Longue vie à l'homéopathie
Dur dur d’être une médecine douce ! Sentiment de déception profonde et de colère n’ont pas manqué de nous saisir, après la décision le 19 juillet de dérembourser l’homéopathie à partir de 2021. Quelques semaines plus tard, je dois dire que mon inquiétude a changé de nature. En effet, la vie de l’homéopathie n’a jamais été un long fleuve tranquille et cet épisode s’insère dans cette succession de revers et d’embellies qui caractérisent son développement.

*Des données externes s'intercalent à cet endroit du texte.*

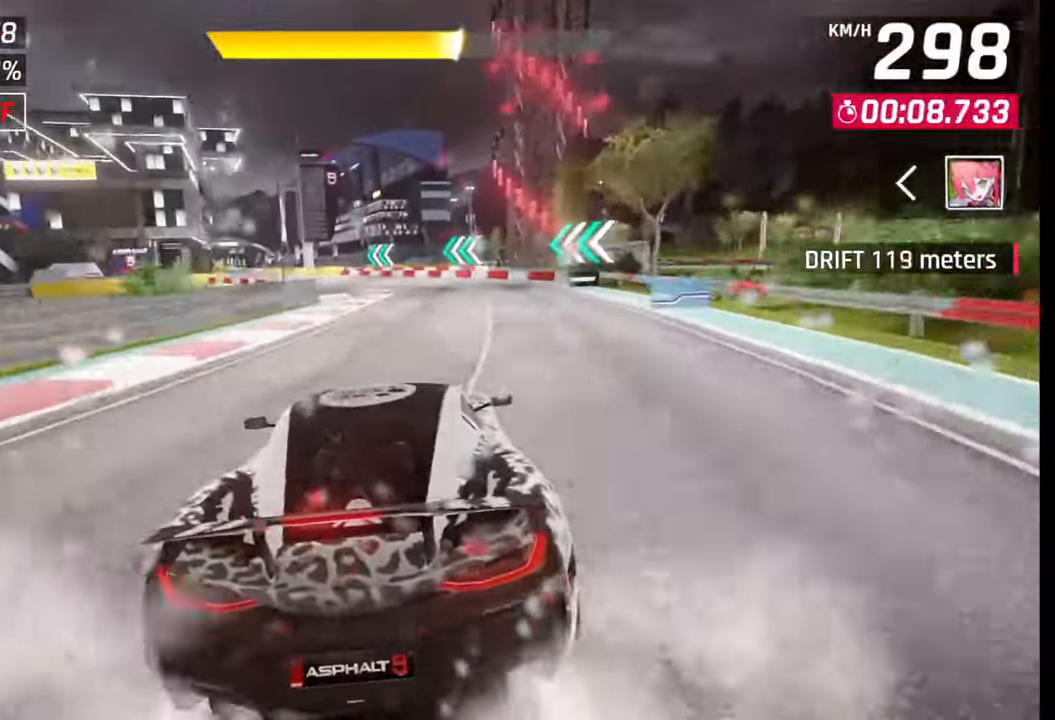
{"buttons": [], "left_stick": "left", "right_stick": "center", "events": [[117, "SQUARE", "down"], [183, "SQUARE", "up"], [300, "left_stick", "left"]]}
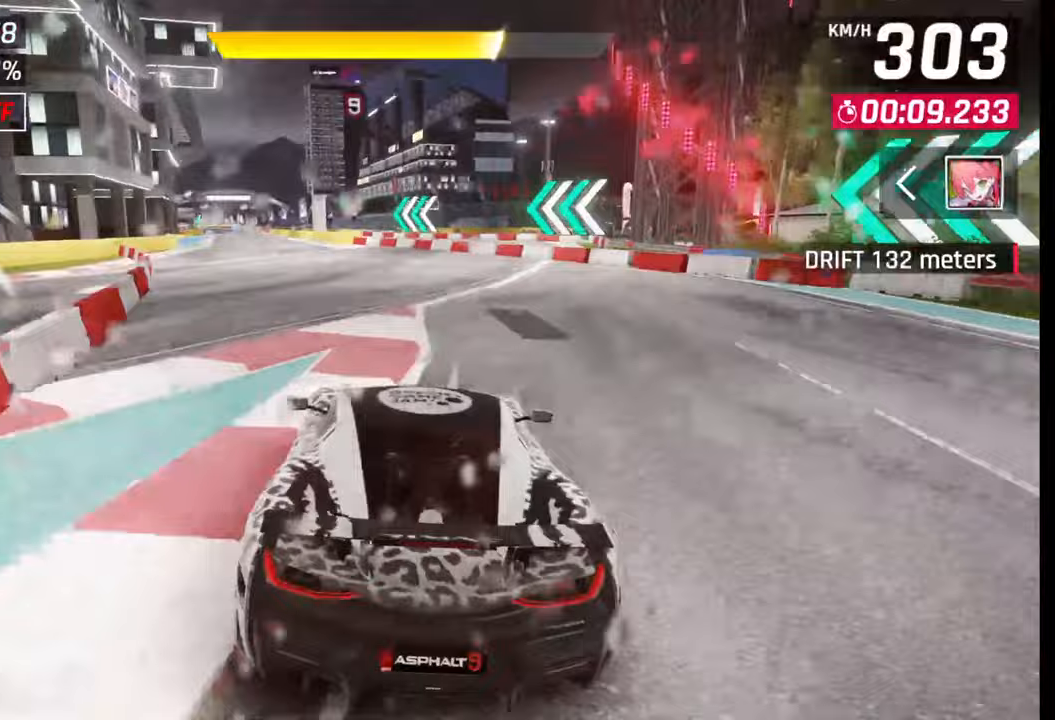
{"buttons": [], "left_stick": "center", "right_stick": "center", "events": [[50, "SQUARE", "down"], [117, "SQUARE", "up"], [417, "left_stick", "center"]]}
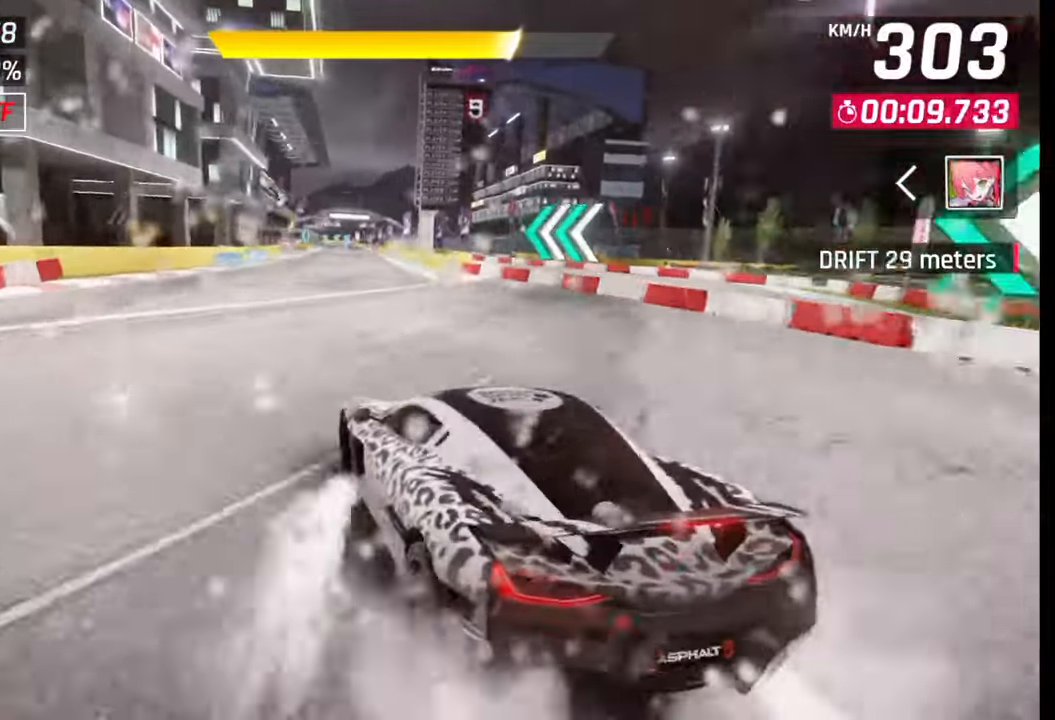
{"buttons": [], "left_stick": "right", "right_stick": "center", "events": [[183, "left_stick", "left"], [300, "left_stick", "center"], [450, "left_stick", "right"]]}
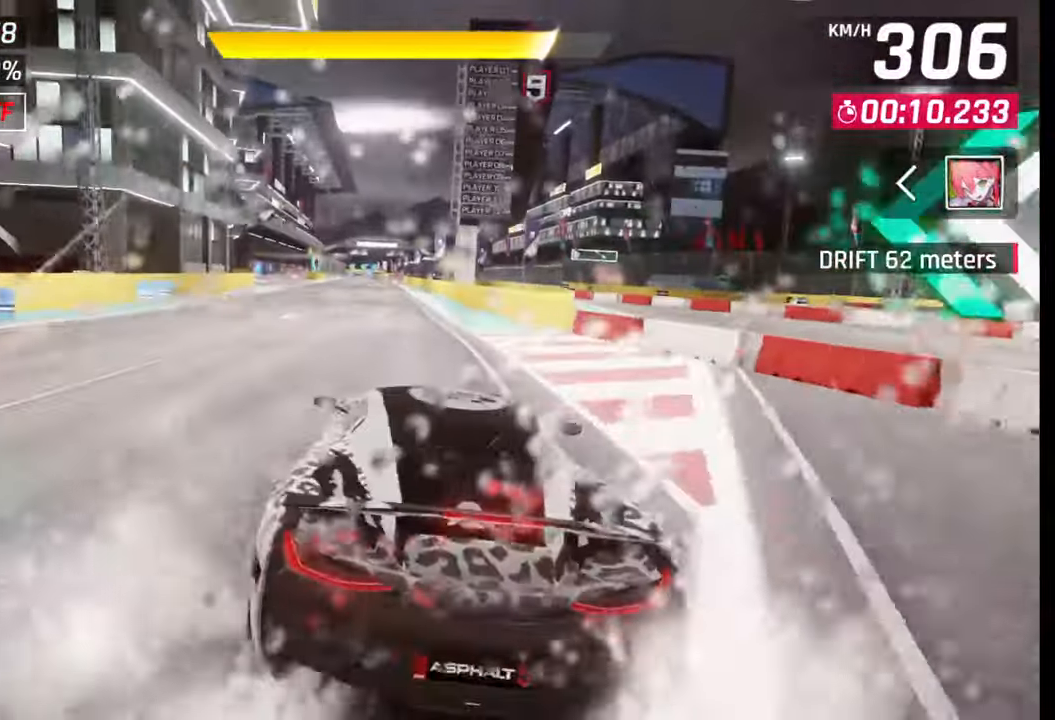
{"buttons": ["SQUARE"], "left_stick": "center", "right_stick": "center", "events": [[50, "left_stick", "center"], [167, "left_stick", "down-left"], [233, "left_stick", "center"], [483, "SQUARE", "down"]]}
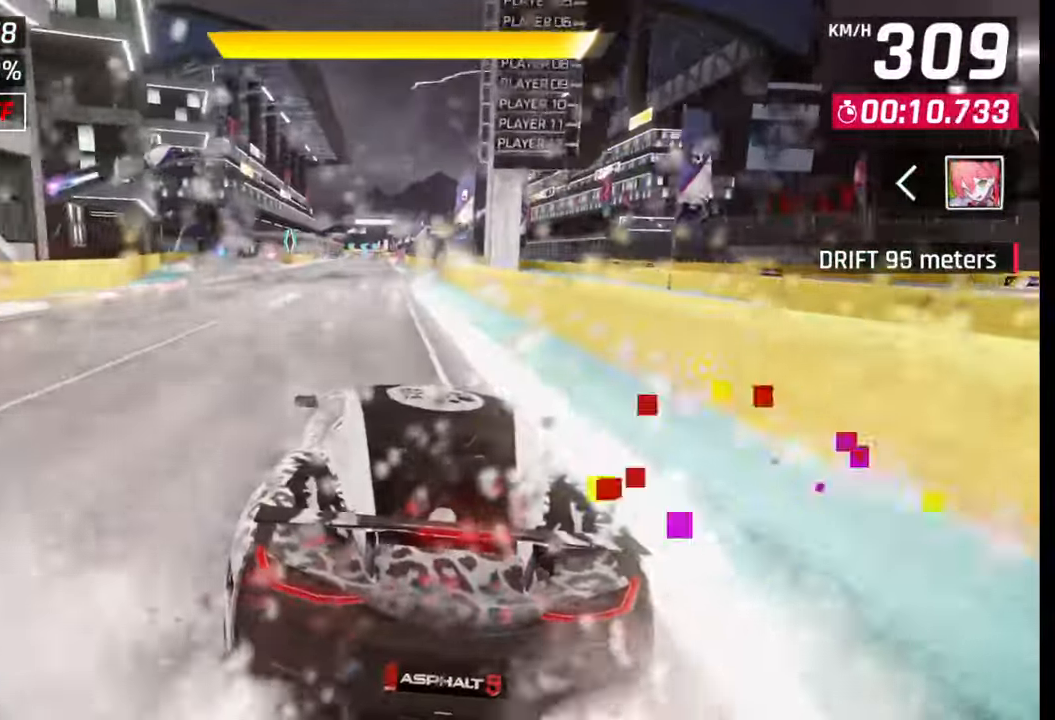
{"buttons": [], "left_stick": "center", "right_stick": "center", "events": [[33, "SQUARE", "up"], [200, "left_stick", "down-left"], [450, "left_stick", "center"]]}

Depuis ses débuts il y a maintenant deux siècles, elle a toujours fait l’objet de vives critiques. Cela n’a toutefois pas suffi à empêcher la création du premier laboratoire homéopathique en France dès 1925. Et de faire inscrire, en 1938, ces préparations sur la liste des médicaments remboursables par le précurseur de la sécurité sociale. Dans l’Hexagone, l’homéopathie est une réalité tangible puisque 43 % des professionnels de santé la prescrivent (un chiffre qu’a même reconnu l’Académie nationale de médecine, qui y est hostile). Et il faut compter aussi avec les recherches dynamiques qui se poursuivent. Environ 2 000 souches peuvent ainsi être commercialisées pour des produits à la demande.
Une décision hautement symbolique
Il n’en demeure pas moins que l’atteinte portée à l’homéopathie fait mal. Car loin d’être seulement économique, la décision de la ministre est hautement symbolique. Et nous pouvons redouter que d’autres médecines alternatives, l’acupuncture ou le thermalisme par exemple, puissent être concernées à l’avenir.
Et puis quel mépris pour ces 4 000 médecins homéopathes ! Et quel retour en arrière que de l’avoir ainsi éreintée sur le plan scientifique ! Souvenez-vous, en 1984, les médicaments homéopathiques obtenaient le remboursement à 65 % et on acceptait que leur spécificité les dispense d’être évalués comme les médicaments allopathiques.
Ce coup porté à l’homéopathie est aussi plus profond car il revient à critiquer une conception de soin. En effet, cet art médical consiste en une approche holistique visant à guérir l’individu dans son ensemble et non la maladie. Pour reprendre les termes de la philosophe Cynthia Fleury*, nous avons ainsi affaire à un soin humaniste. Or cette démarche consistant à prendre le temps d’écouter le malade et le récit qu’il fait de sa maladie, n’a pas d’intérêt pour nos gouvernants. Pire, pour privilégier le geste médical orthodoxe qui passe par le médicament, on préfère se moquer du rapport personnalisé entre un médecin et son patient. Sans réaliser qu’en gommant cette dimension, on privilégie un système de soins dans lequel le patient est un assisté. La philosophe le rappelait récemment : « On ne soigne bien quelqu’un, qu’en essayant de faire valoir chez lui une capacité d’autosoin, pour qu’il se ressaisisse de sa puissance de soin, qu’il redevienne lui aussi une ressource. »
Les partisans de la médecine officielle préfèrent prendre des décisions de principe pour s’assurer de leur position dominante. Mais nous savons qu’il existe une autre réalité. Celle mise en œuvre sur les territoires par de nombreux talents de soignants investis qui prouvent tous les jours que les voies de la guérison sont multiples.
* Auteure de l’ouvrage Le soin est un humanisme, collection Tracts, éd. Gallimard, mai 2019.